*Recorded information*.
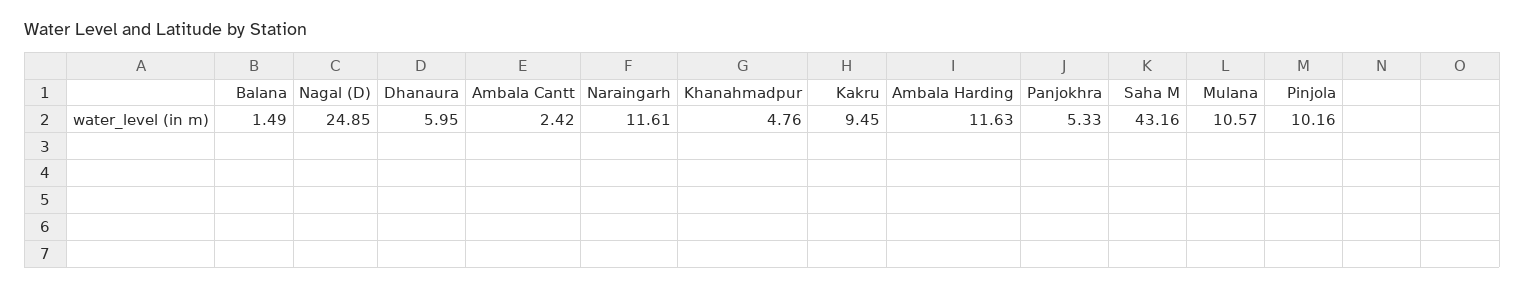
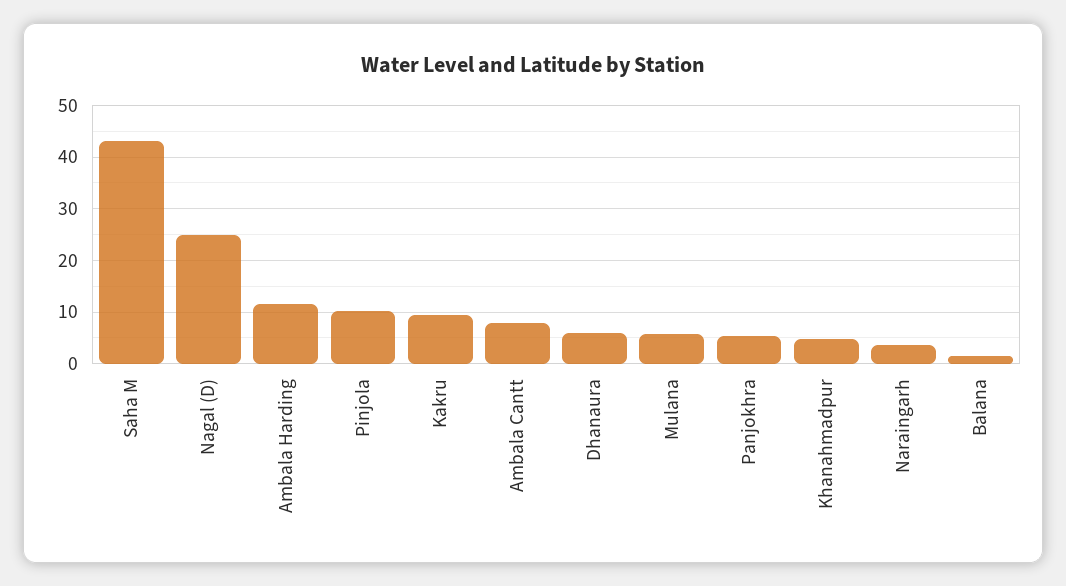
  {
    "Balana": 1.49,
    "Nagal (D)": 24.85,
    "Dhanaura": 5.95,
-   "Ambala Cantt": 2.42,
+   "Ambala Cantt": 8,
-   "Naraingarh": 11.61,
+   "Naraingarh": 4,
    "Khanahmadpur": 4.76,
    "Kakru": 9.45,
    "Ambala Harding": 11.63,
    "Panjokhra": 5.33,
    "Saha M": 43.16,
-   "Mulana": 10.57,
+   "Mulana": 6,
    "Pinjola": 10.16
  }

*Task description*. Any picture among the entries must be skipped; copy all else exactly.

*Answer for this exercise*.
  {
    "Balana": 1.49,
    "Nagal (D)": 24.85,
    "Dhanaura": 5.95,
-   "Ambala Cantt": 2.42,
+   "Ambala Cantt": 8,
-   "Naraingarh": 11.61,
+   "Naraingarh": 4,
    "Khanahmadpur": 4.76,
    "Kakru": 9.45,
    "Ambala Harding": 11.63,
    "Panjokhra": 5.33,
    "Saha M": 43.16,
-   "Mulana": 10.57,
+   "Mulana": 6,
    "Pinjola": 10.16
  }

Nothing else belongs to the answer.